- _Problem description_
Return, word for word, the lines of the listing below from the one with "left eye: (429, 376)" through the one with "left eye: (424, 246)", and no other lines.

┏━━

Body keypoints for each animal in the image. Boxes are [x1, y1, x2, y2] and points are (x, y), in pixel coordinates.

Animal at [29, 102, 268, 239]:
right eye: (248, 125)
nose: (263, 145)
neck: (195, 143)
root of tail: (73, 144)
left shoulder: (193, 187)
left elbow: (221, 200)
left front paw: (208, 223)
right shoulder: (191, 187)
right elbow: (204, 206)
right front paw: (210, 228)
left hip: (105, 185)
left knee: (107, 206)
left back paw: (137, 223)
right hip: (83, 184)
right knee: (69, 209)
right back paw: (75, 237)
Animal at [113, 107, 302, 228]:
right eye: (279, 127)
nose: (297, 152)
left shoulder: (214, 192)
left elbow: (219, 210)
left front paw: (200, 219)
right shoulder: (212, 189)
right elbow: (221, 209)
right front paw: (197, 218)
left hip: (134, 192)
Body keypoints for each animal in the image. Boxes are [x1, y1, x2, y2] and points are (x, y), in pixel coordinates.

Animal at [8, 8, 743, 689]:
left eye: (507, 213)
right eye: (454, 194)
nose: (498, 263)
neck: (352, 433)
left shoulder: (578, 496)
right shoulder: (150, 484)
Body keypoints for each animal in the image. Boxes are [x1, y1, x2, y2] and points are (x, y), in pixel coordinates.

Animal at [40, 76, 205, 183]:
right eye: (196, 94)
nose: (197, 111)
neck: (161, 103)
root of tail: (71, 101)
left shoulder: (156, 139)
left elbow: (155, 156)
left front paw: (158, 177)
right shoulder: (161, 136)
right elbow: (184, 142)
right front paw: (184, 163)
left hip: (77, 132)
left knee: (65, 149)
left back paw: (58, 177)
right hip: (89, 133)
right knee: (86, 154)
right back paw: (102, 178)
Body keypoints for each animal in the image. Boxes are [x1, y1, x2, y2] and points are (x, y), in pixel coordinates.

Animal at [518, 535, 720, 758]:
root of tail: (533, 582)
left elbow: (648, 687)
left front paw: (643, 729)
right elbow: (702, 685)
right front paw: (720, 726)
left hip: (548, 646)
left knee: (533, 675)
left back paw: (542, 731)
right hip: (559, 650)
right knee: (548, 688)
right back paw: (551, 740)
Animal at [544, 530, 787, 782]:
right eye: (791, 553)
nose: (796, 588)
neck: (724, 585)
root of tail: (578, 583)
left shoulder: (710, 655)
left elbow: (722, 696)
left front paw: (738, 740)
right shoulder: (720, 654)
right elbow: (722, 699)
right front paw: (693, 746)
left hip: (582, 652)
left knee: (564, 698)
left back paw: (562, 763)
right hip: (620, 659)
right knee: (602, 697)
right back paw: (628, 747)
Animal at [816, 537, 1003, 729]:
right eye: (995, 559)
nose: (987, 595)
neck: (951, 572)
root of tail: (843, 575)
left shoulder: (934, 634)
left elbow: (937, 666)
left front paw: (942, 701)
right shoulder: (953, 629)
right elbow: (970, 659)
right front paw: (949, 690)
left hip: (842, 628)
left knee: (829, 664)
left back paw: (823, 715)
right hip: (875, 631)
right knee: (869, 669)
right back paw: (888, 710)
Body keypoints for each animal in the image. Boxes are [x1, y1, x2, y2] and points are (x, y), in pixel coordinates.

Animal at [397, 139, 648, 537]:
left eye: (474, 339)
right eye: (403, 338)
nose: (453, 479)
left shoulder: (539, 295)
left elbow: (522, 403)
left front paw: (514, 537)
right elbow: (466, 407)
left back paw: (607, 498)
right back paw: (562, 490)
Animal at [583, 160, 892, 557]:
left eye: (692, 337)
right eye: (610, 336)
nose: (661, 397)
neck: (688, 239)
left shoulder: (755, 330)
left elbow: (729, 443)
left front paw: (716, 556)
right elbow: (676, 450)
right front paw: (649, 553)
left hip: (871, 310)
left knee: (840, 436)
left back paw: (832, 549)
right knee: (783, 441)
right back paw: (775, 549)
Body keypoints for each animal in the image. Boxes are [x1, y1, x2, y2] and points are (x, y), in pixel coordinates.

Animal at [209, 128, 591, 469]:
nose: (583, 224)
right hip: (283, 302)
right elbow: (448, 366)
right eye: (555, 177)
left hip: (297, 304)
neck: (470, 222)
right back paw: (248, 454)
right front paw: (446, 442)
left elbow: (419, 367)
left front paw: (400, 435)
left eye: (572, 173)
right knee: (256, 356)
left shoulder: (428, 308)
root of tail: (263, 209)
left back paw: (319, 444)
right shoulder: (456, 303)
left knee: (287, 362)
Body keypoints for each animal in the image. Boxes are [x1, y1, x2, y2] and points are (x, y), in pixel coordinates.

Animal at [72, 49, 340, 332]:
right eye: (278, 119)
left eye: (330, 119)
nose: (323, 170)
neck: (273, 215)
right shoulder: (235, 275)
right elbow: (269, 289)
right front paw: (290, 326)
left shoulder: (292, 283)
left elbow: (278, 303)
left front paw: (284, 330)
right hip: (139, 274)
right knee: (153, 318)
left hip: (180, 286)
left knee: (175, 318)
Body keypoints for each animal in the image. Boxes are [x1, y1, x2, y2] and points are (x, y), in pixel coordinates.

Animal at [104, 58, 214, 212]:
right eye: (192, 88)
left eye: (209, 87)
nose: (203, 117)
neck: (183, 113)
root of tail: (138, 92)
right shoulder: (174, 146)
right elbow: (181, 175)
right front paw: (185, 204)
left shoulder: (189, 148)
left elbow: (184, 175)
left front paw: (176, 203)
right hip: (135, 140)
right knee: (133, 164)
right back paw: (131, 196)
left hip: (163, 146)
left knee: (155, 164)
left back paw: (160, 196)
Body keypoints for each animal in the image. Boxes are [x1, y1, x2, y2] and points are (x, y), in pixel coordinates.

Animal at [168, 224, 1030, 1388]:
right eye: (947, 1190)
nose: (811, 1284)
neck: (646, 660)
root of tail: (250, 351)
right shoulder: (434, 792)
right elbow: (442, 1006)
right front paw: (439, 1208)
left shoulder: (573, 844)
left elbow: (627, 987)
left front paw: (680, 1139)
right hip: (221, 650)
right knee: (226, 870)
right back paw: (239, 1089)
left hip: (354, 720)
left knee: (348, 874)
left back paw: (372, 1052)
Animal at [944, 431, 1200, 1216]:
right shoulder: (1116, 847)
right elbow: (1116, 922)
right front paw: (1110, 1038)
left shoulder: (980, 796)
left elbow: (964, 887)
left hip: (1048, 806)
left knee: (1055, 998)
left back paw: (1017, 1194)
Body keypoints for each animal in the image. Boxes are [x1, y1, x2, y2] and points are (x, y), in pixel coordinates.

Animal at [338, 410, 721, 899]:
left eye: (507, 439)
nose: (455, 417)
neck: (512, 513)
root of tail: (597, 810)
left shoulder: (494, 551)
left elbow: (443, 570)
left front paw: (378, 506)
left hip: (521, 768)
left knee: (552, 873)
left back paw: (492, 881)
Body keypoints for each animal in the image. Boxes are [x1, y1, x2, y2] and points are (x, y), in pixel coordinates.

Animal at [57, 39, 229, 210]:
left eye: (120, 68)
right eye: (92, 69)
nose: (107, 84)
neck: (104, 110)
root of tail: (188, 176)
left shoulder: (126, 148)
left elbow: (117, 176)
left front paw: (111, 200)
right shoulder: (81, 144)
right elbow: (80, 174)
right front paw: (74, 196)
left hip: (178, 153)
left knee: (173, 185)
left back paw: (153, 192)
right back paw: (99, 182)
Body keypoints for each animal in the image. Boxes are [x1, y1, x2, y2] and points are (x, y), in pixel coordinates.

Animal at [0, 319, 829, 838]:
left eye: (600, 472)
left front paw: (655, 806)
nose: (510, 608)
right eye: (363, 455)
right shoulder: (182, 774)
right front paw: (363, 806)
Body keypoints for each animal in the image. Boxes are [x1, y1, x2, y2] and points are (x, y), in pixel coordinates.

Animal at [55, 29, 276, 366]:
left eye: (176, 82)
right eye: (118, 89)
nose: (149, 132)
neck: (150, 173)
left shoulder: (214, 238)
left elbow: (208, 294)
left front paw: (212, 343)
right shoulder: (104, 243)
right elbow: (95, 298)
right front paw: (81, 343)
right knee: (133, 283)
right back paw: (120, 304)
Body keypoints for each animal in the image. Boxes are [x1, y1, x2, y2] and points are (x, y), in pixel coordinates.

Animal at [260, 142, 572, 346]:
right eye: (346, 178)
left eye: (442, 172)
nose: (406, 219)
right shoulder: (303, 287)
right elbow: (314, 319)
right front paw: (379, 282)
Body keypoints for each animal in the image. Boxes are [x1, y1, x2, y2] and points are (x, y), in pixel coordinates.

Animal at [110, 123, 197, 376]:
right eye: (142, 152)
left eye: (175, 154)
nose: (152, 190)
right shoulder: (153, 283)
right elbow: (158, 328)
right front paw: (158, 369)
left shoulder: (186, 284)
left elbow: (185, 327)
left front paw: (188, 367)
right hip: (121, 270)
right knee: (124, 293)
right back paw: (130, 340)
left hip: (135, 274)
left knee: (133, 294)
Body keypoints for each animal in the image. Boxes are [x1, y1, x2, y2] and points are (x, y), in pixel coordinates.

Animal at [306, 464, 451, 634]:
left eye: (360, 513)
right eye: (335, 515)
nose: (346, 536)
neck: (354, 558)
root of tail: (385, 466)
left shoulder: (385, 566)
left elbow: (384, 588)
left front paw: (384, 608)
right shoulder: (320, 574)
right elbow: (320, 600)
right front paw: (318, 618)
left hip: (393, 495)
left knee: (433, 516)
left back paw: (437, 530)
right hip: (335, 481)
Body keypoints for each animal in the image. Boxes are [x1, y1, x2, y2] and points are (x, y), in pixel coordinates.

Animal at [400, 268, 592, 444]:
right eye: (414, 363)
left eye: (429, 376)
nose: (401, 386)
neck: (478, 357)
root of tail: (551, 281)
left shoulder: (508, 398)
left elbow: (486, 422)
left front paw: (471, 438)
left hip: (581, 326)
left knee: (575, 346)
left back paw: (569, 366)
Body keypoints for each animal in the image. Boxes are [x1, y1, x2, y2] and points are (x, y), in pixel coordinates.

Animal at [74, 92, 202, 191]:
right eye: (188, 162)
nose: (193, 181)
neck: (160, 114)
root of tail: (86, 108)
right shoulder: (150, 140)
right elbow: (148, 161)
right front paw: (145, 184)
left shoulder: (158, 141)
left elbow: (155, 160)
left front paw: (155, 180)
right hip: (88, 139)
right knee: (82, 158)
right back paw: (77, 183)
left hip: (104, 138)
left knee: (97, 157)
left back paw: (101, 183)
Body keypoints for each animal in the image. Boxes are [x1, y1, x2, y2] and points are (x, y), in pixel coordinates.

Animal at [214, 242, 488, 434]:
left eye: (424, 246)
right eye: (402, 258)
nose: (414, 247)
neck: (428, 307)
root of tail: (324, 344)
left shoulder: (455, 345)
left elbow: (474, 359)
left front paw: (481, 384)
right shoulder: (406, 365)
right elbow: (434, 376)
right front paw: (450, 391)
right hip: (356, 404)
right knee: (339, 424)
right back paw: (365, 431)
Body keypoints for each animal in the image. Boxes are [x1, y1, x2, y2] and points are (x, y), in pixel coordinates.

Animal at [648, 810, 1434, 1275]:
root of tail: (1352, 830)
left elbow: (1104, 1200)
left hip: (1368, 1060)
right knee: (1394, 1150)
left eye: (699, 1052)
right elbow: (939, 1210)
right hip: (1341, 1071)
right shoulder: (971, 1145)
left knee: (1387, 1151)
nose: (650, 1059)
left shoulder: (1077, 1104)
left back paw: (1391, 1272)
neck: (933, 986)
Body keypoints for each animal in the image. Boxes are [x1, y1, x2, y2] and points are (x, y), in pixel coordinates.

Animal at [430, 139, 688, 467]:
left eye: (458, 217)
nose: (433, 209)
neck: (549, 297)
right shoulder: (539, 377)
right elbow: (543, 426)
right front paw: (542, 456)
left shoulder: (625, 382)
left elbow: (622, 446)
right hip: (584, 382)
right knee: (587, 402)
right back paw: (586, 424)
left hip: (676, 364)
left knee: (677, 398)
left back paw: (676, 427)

┗━━

- _Answer for the task_
left eye: (429, 376)
nose: (401, 386)
neck: (478, 357)
root of tail: (551, 281)
left shoulder: (508, 398)
left elbow: (486, 422)
left front paw: (471, 438)
left hip: (581, 326)
left knee: (575, 346)
left back paw: (569, 366)
Body keypoints for each animal in the image. Boxes are [x1, y1, x2, y2] and points are (x, y), in pixel coordinates.

Animal at [74, 92, 202, 191]:
right eye: (188, 162)
nose: (193, 181)
neck: (160, 114)
root of tail: (86, 108)
right shoulder: (150, 140)
right elbow: (148, 161)
right front paw: (145, 184)
left shoulder: (158, 141)
left elbow: (155, 160)
left front paw: (155, 180)
right hip: (88, 139)
right knee: (82, 158)
right back paw: (77, 183)
left hip: (104, 138)
left knee: (97, 157)
left back paw: (101, 183)
Body keypoints for each animal in the image. Boxes are [x1, y1, x2, y2] and points are (x, y), in pixel coordinates.

Animal at [214, 242, 488, 434]:
left eye: (424, 246)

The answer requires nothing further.